Tasks:
1. In the review of The Domestication of Derrida, what three tasks does Fabbri set himself?
2. Resume the review of The Domestication of Derrida right after its final sentence.

Selected text:
-------------------------
Reviewed by Elizabeth A. Sperry, William Jewell College

2009.04.23


Profound disagreement can be more comfortable for interested parties than a family resemblance between broadly similar approaches. Where there is a shared bloodline, more complete alignment seems within reach, if only the other side would wise up on a few details. Derrida and Rorty are just such philosophical siblings. Each appreciated the other, but expressed puzzlement at aspects of the other's work. The puzzlement was all the more vexing because seemingly irresolvable, despite Derrida's and Rorty's shared project of questioning philosophical absolutes.

Lorenzo Fabbri passes judgment on this scene of sibling strife in The Domestication of Derrida: Rorty, Pragmatism and Deconstruction. Adjudicating a dispute over fine points requires care: it demands an accurate portrayal of each account and a thoughtful sifting of differences. Unfortunately, Fabbri routinely fails to demonstrate such care. Nevertheless, The Domestication of Derrida may prove useful to some non-Continental philosophers, given its accessible treatment of Derrida. Juxtaposing Derrida and Rorty enables Fabbri to piggyback some of Derrida's ideas on Rorty's, a device that could be helpful to American readers already familiar with Rorty.

Fabbri sets himself three tasks: first, to explore areas of agreement between Derrida and Rorty; second, to present Rorty's failings as an interpreter of Derrida; and third, to expose Rorty's own philosophical shortcomings. Fabbri's title initially suggests a primary focus on Derrida, but in fact Fabbri is largely occupied with assessing Rorty. This is no bait and switch: it makes perfect sense given Derrida's and Rorty's overlapping intellectual territory.
-------------------------
Given information:
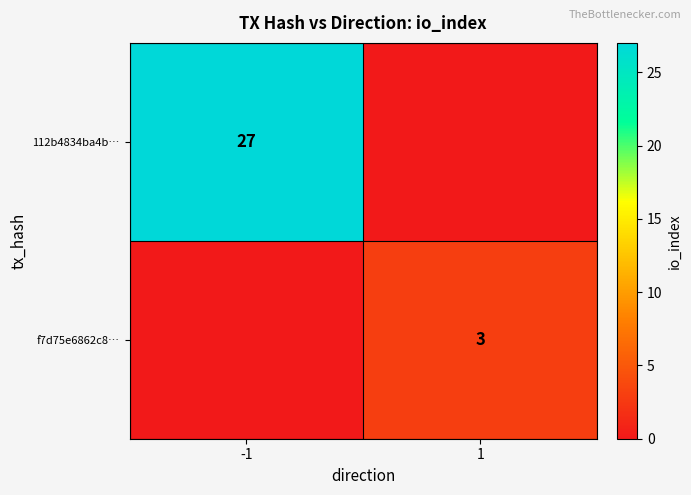

Is the value of f7d75e6862c8… at 1 greater than the value of 112b4834ba4b… at -1?

No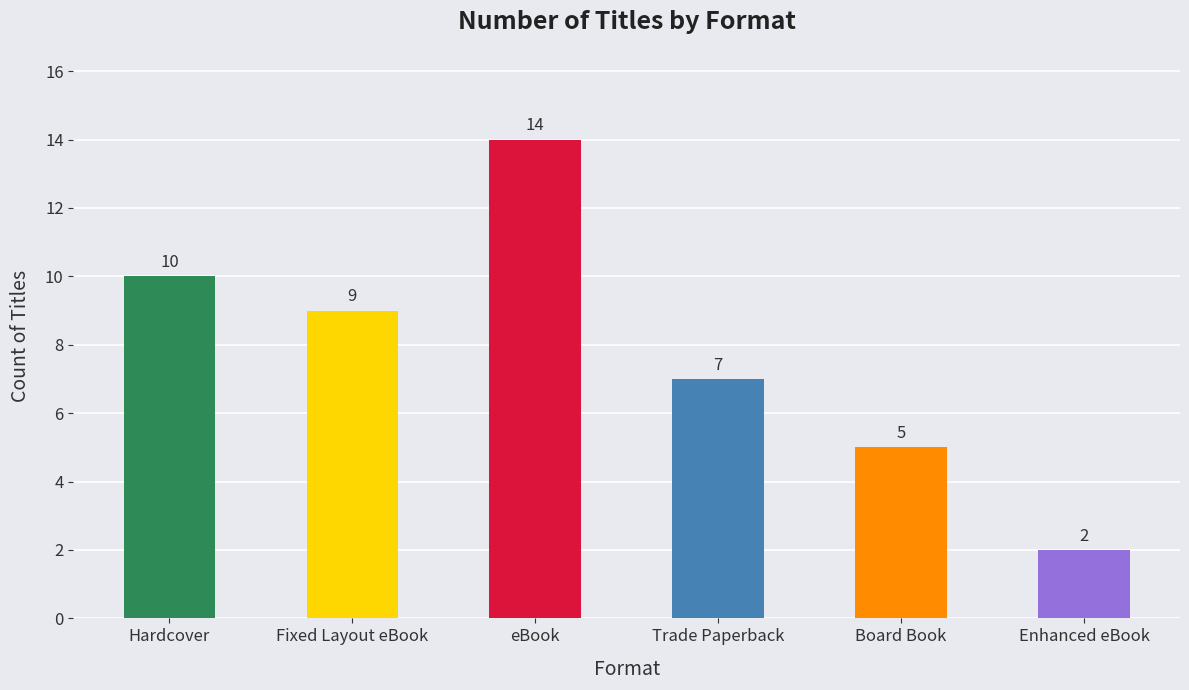

How many data points are less than 9?

3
-------------------------
Set of answers:
1. He sets out to explore where Derrida and Rorty agree, to show Rorty's failings as an interpreter of Derrida, and to expose Rorty's own philosophical shortcomings.

2.
Fabbri writes in a continental style, as befits a monograph in the Continuum Studies in Continental Philosophy Series. While pursuing his three aims, Fabbri expostulates on Benjamin, Harold Bloom, De Man, Foucault, Habermas, Hegel, Heidegger, Husserl, Kant, and Nietzsche. Analytic philosophers might consider these discussions to be unfocussed digressions; continental philosophers may see them as interesting intellectual back-story. Still, it is surprising that a book announcing Rorty's shortcomings finds so much time and space for so many other thinkers, when so little time and space is devoted to independent textual analysis of Rorty's oeuvre.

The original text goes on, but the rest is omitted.